Dahle is enthused about helping bring machine harvesting for cherries to fruition. “We have concerns about the reliability of the labor supply for hand harvest,” he says. Machines could “revolutionize the industry.”
Perfecting the machinery
Qin Zhang, director of WSU’s Center for Precision Agricultural Systems in Prosser, heads the harvester research, focusing first on problems in two existing shaking machines.
A handheld limb shaker using highfrequency vibrations “works perfectly under ideal conditions,” Zhang says.

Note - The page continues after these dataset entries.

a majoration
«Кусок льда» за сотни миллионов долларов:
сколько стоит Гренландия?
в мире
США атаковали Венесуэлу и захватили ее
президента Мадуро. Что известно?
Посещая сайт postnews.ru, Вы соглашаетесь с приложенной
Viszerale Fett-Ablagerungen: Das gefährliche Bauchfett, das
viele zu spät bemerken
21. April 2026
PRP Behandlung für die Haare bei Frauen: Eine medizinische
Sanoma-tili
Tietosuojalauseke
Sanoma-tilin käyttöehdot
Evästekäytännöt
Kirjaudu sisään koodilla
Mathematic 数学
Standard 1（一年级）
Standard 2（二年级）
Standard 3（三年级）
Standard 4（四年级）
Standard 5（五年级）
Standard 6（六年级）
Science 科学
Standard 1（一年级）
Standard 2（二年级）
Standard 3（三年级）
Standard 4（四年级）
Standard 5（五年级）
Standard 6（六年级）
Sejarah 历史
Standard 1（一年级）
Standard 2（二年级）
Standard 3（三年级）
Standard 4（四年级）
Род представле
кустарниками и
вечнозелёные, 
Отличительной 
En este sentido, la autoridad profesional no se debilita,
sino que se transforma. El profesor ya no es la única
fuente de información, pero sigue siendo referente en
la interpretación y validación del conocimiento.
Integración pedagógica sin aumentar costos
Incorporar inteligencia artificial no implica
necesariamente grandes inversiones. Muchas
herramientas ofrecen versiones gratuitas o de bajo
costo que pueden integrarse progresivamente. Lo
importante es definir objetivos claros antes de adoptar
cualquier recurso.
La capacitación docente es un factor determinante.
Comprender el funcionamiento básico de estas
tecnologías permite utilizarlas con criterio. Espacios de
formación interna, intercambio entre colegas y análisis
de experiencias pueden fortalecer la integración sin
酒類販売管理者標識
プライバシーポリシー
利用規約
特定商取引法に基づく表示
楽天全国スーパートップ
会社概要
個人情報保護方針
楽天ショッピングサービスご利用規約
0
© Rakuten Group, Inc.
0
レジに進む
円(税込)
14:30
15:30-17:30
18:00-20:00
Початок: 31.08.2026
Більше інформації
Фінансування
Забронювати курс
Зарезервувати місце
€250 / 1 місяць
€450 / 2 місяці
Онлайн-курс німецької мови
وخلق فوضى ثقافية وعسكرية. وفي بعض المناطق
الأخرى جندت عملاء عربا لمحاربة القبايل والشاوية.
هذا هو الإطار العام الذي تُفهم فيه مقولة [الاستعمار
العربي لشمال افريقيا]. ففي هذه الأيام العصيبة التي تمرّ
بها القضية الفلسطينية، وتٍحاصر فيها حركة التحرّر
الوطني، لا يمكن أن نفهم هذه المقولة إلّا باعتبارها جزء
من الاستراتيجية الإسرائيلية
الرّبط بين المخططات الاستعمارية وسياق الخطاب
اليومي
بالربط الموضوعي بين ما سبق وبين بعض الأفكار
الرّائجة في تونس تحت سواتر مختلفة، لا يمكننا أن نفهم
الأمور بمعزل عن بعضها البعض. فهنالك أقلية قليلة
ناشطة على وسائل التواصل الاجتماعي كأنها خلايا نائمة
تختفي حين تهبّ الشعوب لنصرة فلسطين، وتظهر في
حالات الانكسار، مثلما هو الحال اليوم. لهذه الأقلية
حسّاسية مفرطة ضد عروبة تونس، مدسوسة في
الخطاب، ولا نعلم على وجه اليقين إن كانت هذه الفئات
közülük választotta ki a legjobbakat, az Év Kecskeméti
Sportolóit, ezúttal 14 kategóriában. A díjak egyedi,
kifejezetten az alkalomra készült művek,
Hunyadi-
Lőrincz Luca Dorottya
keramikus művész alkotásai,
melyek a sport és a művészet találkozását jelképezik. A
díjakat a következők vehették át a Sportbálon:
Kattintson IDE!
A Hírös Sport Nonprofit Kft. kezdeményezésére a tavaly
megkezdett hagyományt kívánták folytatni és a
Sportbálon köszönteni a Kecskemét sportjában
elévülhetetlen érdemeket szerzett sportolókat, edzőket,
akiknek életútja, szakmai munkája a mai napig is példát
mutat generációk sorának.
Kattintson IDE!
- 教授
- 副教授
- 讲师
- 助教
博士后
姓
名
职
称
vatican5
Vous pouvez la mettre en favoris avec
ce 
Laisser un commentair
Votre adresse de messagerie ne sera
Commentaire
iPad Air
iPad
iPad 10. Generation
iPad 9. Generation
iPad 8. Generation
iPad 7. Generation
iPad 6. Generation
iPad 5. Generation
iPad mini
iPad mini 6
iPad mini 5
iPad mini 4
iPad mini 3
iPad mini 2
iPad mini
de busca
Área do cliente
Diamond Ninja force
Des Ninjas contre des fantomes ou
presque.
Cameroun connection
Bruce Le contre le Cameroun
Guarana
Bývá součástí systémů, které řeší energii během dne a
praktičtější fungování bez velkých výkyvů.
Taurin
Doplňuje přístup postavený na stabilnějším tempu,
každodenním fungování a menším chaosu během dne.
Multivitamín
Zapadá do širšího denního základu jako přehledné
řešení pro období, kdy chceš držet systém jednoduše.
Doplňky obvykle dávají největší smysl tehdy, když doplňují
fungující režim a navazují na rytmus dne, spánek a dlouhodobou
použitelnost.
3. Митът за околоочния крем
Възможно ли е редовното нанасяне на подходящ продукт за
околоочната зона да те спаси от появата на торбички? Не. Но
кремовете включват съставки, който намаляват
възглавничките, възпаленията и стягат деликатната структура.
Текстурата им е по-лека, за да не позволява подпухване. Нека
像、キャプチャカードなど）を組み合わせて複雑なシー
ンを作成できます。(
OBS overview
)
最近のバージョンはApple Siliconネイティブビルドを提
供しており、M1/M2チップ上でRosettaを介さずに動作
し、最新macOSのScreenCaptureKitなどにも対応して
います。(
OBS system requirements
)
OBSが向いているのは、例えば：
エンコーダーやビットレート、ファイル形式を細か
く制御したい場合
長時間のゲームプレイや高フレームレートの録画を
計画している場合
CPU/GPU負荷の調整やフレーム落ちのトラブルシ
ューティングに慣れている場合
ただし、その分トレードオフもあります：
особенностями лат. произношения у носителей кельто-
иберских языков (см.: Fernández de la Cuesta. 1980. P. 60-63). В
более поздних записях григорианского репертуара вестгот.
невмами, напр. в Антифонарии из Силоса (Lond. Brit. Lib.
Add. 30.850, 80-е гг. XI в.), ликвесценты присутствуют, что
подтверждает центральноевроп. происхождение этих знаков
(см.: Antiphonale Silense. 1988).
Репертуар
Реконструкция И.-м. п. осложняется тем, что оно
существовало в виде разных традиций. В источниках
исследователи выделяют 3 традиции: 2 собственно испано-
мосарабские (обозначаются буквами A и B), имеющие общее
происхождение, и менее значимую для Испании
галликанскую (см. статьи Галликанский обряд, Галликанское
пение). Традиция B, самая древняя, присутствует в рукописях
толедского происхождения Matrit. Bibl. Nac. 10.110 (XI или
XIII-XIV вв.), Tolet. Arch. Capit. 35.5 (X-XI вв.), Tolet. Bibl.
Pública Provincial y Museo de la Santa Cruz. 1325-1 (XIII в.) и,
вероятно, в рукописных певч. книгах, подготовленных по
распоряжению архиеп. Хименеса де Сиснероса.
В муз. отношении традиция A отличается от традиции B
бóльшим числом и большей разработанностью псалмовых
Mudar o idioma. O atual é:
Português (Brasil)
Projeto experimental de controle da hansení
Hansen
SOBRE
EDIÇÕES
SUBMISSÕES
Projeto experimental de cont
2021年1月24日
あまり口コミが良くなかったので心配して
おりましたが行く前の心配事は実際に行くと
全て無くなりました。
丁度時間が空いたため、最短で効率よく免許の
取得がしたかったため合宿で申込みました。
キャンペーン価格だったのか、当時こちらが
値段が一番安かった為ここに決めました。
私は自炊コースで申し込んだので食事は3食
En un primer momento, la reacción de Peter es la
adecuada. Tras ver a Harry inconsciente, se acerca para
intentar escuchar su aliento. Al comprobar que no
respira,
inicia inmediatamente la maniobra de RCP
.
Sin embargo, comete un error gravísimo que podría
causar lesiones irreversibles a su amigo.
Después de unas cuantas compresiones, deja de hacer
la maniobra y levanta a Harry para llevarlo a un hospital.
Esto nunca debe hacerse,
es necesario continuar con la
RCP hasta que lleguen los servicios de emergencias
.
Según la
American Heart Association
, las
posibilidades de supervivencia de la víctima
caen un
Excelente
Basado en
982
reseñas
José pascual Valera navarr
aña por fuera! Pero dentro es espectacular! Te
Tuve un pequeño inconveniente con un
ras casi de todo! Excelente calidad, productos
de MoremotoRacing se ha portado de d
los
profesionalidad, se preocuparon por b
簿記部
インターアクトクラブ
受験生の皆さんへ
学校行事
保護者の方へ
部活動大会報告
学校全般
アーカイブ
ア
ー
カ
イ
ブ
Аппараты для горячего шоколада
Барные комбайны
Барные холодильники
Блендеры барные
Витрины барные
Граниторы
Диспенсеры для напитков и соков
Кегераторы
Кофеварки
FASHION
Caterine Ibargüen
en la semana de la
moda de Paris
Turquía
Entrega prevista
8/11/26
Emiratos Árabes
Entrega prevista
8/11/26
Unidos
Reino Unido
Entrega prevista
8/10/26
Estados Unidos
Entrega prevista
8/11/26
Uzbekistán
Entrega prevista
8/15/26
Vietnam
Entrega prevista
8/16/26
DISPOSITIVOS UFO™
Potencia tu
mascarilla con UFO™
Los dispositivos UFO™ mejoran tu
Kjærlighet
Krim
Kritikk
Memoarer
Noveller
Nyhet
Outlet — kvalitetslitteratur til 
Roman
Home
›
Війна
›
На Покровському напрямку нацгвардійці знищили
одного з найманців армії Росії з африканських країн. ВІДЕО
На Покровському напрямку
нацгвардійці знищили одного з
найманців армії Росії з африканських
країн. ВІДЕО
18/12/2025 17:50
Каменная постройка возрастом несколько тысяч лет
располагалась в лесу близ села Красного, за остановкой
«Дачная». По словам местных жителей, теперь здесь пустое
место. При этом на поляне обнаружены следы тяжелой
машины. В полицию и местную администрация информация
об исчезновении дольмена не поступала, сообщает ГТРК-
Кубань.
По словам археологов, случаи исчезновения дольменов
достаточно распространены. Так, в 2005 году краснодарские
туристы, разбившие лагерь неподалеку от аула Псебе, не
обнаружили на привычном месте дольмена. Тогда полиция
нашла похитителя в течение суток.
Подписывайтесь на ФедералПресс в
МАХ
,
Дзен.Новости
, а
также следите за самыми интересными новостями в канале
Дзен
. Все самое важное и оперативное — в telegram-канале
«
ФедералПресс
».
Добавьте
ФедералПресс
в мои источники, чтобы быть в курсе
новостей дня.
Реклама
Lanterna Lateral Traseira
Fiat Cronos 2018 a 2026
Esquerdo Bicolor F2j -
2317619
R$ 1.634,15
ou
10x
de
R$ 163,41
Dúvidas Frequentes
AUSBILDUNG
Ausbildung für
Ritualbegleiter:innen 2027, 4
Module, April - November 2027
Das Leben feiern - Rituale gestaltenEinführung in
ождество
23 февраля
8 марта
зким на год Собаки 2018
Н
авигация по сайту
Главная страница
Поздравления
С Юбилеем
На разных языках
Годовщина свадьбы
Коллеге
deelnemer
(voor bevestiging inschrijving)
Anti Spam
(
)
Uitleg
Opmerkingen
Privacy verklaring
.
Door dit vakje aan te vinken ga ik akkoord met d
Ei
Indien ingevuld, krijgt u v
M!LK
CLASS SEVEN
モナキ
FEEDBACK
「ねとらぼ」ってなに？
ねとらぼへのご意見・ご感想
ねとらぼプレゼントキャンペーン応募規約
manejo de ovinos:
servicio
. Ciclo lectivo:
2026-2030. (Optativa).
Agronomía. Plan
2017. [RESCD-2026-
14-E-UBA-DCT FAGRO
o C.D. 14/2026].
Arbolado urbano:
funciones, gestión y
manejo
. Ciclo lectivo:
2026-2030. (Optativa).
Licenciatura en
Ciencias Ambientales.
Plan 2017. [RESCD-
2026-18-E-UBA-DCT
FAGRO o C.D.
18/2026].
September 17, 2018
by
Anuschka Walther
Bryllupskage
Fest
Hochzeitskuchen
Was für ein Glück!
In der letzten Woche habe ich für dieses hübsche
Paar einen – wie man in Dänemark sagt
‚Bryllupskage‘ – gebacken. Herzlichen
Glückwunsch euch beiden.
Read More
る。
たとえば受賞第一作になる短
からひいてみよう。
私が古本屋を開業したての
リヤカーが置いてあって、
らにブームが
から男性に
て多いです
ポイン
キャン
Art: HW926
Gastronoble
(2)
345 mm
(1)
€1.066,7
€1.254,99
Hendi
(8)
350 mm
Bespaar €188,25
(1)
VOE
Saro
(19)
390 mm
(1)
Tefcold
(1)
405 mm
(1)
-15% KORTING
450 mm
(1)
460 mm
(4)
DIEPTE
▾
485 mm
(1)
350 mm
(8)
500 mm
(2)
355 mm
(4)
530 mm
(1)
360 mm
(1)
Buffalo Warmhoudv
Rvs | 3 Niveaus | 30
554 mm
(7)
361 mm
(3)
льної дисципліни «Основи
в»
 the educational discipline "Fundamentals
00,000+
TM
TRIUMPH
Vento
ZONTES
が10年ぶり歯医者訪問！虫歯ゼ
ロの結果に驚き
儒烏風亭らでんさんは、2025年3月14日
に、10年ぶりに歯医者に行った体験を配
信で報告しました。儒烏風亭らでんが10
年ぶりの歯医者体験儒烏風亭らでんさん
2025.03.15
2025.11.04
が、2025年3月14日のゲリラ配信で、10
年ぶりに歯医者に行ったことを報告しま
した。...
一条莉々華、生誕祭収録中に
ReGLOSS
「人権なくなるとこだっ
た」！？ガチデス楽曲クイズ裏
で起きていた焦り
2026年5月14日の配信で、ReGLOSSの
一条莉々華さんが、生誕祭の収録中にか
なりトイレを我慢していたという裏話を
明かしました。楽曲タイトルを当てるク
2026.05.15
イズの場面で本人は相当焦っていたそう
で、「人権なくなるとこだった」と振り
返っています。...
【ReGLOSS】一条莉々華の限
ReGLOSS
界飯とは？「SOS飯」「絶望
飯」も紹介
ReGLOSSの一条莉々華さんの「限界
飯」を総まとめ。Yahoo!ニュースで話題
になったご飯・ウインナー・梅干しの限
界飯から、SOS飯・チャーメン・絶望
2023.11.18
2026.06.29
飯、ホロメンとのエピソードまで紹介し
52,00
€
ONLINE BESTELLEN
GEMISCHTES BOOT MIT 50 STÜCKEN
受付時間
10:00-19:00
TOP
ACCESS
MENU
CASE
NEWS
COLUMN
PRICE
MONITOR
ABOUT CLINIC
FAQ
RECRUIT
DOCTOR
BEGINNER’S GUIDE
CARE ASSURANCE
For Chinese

But those ideal conditions appear in at best only 10 percent of tree limbs.
That shaking frequency also is far higher than needed to achieve results on UFO trees, increasing the potential for limb damage, he says.
A larger tractor-driven shaker punches tree trunks to produce the needed force. “It works reasonably well, but it’s difficult to target the trunk,” Zhang says.
The impact can cause tree injuries that often lead to disease and ultimately replacing trees. “That’s a killer” for grower acceptance, he says.
This initial data will steer designs of a new prototype harvester for testing next year, Zhang says.
High-speed video shows fruit damage occurs mainly as cherries hit branches on their fall into the catch frame.
Positioning the catch frame directly under targeted branches should minimize damage, he says.
“With a simpler [tree] structure we can design simpler machines,” Zhang says. “More complexity means higher costs.”
Seattle area-based Picker Technologies is a project partner developing cherry prototypes of its mechanical-assist harvest platform. Randy Allard, vice president of research and development, says he anticipates integrating the company’s system with Zhang’s harvester for this year’s tests.
Ultimately Allard aims to field-sort culls, size harvested fruit before it leaves the orchard and field-pack high-value cherries into bags for immediate shipment.
“The packinghouse only has so much volume capacity” during harvest peaks, he says.
Variety selection is key
Another crucial factor to machine harvesting is variety selection. Shaking fruit off trees requires loosening the cherry from its stem—and the looser that connection, the softer the force needed.